The National Weather Service issued an advisory for Tropical Storm Otto, located far to the north and no threat at all to Florida, at 4 p.m. on Tuesday, Nov. 30.

Late-season tropical storms are unusual. Late-season hurricanes are rare.

The last one was recorded in 2001, a year described by officials at the National Weather Service, as "one of the more active ones on record, with 15 named storms, 9 hurricanes and 4 intense hurricanes."

An intense hurricane is one rated at more than a category 3. A category 3 storm has winds between 111 and 130 mph and storm surge generally 9 to 12 feet above normal, according to the National Oceanic & Atmospheric Administration.

According to season wrap-up released by NOAA on Nov. 30, the 2004 Atlantic hurricane season was "one for the record books."

The season totaled nine named storms - three tropical storms and six hurricanes - not counting Otto, which strengthened into a tropical storm after NOAA released its count.

Compared to 2001, the season doesn't seem so bad. But for Floridians, labeled "nature's favorite target" by NOAA officials, it is a season to be remembered for a long time. Four of the six hurricanes, Charley, Frances, Ivan and Jeanne, and tropical storm Bonnie made landfall in the state during 2004.

"During late summer it seemed that each day's headlines highlighted the impact of the hurricane season," said Brig. Gen. David L. Johnson, director of NOAA.

During August, eight weather systems reached tropical strength, breaking the records set in 1933 and 1995 of seven.

"What could not be anticipated this season was the high number of U.S. landfalling hurricanes," Johnson said in a release. "On average, the U.S. experiences two to three landfalling hurricanes during above-normal hurricane seasons, well below the eight landfalls recorded this year."

The year 2004 broke another record. This is the first time ever - as far as the records go to 1851 - four hurricanes have made landfall in Florida. Texas is the only other state to come close and that was in 1886.

NOAA reports that property damage estimates for the state will be more than the $34.9-billion - the amount of damages caused by Hurricane Andrew. It also estimated that as many as 9.4 million residents were evacuated from their homes in 2004 because of hurricanes.

Click here for information about a meeting with FEMA on damages from this year's hurricanes.

"The 2004 season was one to tell your grandchildren about," said Max Mayfield, director of NOAA's National Hurricane Information Center, in a release. "I believe, and stress at every opportunity, that residents should have a plan, stay informed and act when told to do so by their local officials. We should mark Nov. 30 not as the end of the 2004 hurricane season but the beginning of the six months we have to prepare for next season."

Tropical Storm Otto

It's still unknown whether or not Otto will build enough power to be upgraded to a hurricane. If it does, it will be a rare occurrence.

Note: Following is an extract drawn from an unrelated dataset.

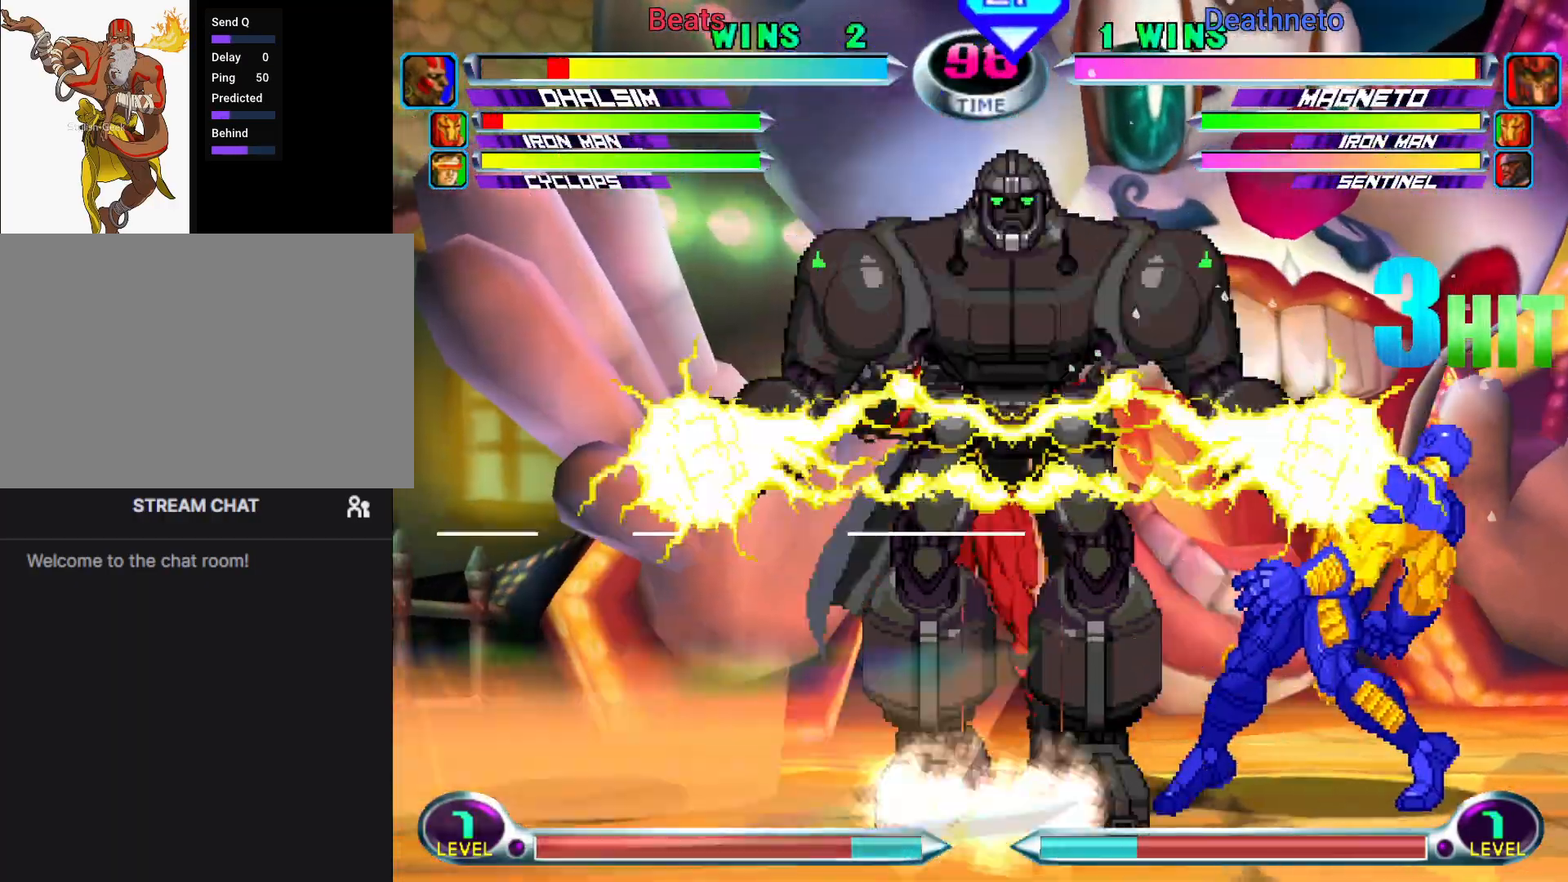
{"buttons": [], "left_stick": "left", "events": [[50, "CIRCLE", "down"], [133, "CIRCLE", "up"], [200, "CIRCLE", "down"], [267, "CIRCLE", "up"], [333, "CIRCLE", "down"], [433, "CIRCLE", "up"]]}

According to a story published by USA Today on Nov. 5, 2001, Hurricane Michelle was the first major Atlantic Basic hurricane in November since 1999 and the sixth major hurricane recorded in the month since 1900. Of the four hurricanes that made landfall in the United States since 1900 - all hit Florida.

USA Today's record of November hurricanes since 1900 is as follows.

Hurricane Kate in 1985 was the last November hurricane to hit the USA, and also one of November's six major hurricanes. Kate was a Category 3 hurricane on Nov. 20 and 21 in the Gulf of Mexico, but weakened to a Category 1 storm before hitting the Florida Panhandle where it was blamed for five deaths.

The "Yankee hurricane" of 1935 formed over the Atlantic Ocean and moved to the southwest to hit the Miami area with 75 mph winds on Nov. 4. It moved along the Keys and then north into the Gulf of Mexico where it looped back around toward the east, but died before hitting Florida again. To many people in Florida any visitor from the north is a "Yankee," thus the "Yankee hurricane."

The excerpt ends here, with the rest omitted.